Q can tell all of you how I've been drooling over her new Barnes and Noble Nook the last few weeks. I will caveat here that Fuzzy owns a Kindle, an equally awesome product. After weeks of obsessive research, I elected that the Nook would be my product because it's more hackable than the Kindle, despite the fact that Kindle has a heartier brand, a longer and better tested run in the market, and what is generally considered the more user-friendly interface. Nook is has more open file formats and expandable memory, which for me as an individual, were strongly needed features.

I've wanted an e-reader for some time now, but have been holding out due to the price and skepticism over the quality of newly released technology. Generally, I have a 1-year rule for this kind of stuff; new products have problems that need to be worked out. Example: the Xbox 360 red ring of death, the hacked iPad, and the read-aloud feature on the Kindle that got canceled due to copyright infringement. The first round of sales are the last round of tests, and when it comes to shelling out a C-note or more, I like to learn from others' use and abuse stories to know exactly what I'm getting.

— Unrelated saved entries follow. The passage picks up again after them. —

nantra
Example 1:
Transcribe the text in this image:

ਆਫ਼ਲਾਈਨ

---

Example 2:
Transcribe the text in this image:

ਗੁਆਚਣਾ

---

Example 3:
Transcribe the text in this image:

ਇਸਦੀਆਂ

I finally settled that I would wait until my birthday, and use gift cards to offset the cost. Then, yesterday, I got an email at work from a research colleague. She had just gotten back from Spain, where she had presented our research from earlier this year to an international group of experts, and several had responded with great enthusiasm! Our research will be featured as a chapter in a book, and I have been invited to write up an additional report on my research methodologies. I got kudos all day, and from my supervisors especially. My main supervisor told me that having my first big publication at 25 was excellent--he didn't author until he was 42. I spent the whole afternoon thinking about my parents, and how grateful I was that they had fostered my academic and literary interests. When the book comes out, I'm going to get a gigantic magnet and stick it to their fridge.

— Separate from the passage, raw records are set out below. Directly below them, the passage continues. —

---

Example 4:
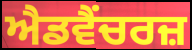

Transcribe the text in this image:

ਐਡਵੈਂਚਰਜ਼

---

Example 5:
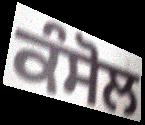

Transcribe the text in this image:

ਕੰਸੋਲ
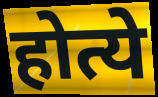
होत्ये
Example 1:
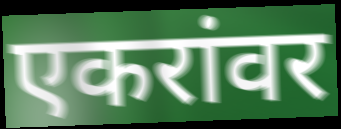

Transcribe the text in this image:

एकरांवर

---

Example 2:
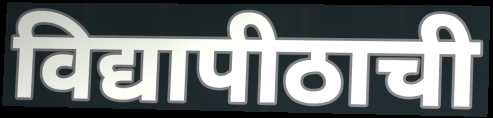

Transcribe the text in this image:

विद्यापीठाची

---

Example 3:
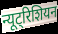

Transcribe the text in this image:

न्यूट्रिशियन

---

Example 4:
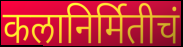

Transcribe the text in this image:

कलानिर्मितीचं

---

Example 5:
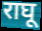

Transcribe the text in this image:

राघू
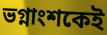
ভগ্নাংশকেই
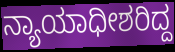
ನ್ಯಾಯಾಧೀಶರಿದ್ದ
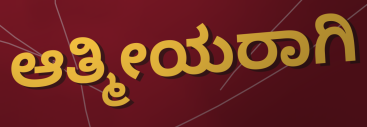
ಆತ್ಮೀಯರಾಗಿ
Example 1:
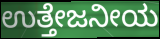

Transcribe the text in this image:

ಉತ್ತೇಜನೀಯ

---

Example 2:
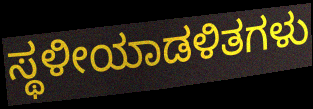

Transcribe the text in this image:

ಸ್ಥಳೀಯಾಡಳಿತಗಳು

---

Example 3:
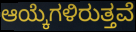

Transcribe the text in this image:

Later in the day, I'm driving home, and as a planned errand, I stop at Barnes and Noble to check out the Nook in person and quiz the sales reps. Walking up to the door, I'm hit with a huge wave of nostalgia, because this was the bookstore of my youth. I'd spent hours in there while my mom or dad just patiently waited on a couch somewhere, browsing fiction, science, art...This was the store that started it. In some small way, that Barnes and Noble contributed to my love of reading, writing, and research. And on the day that I got confirmation of getting published, in the topic of language and the next generation of technology, I wanted to celebrate by getting something from my old friend, the bookstore, and it seemed only appropriate that it would be something to do with the next generation of literature and technology.

I went home, I got my husband, and we went back and got the Nook (I didn't actually need Mr. B to make the purchase, but I wanted him there for my moment of nostalgia and victory dance). I'm counting it as my early birthday present, and I LOVE it. DoHP, Munchkin, you need e-readers--I've had mine for just over 12 hours and it's already changed my life.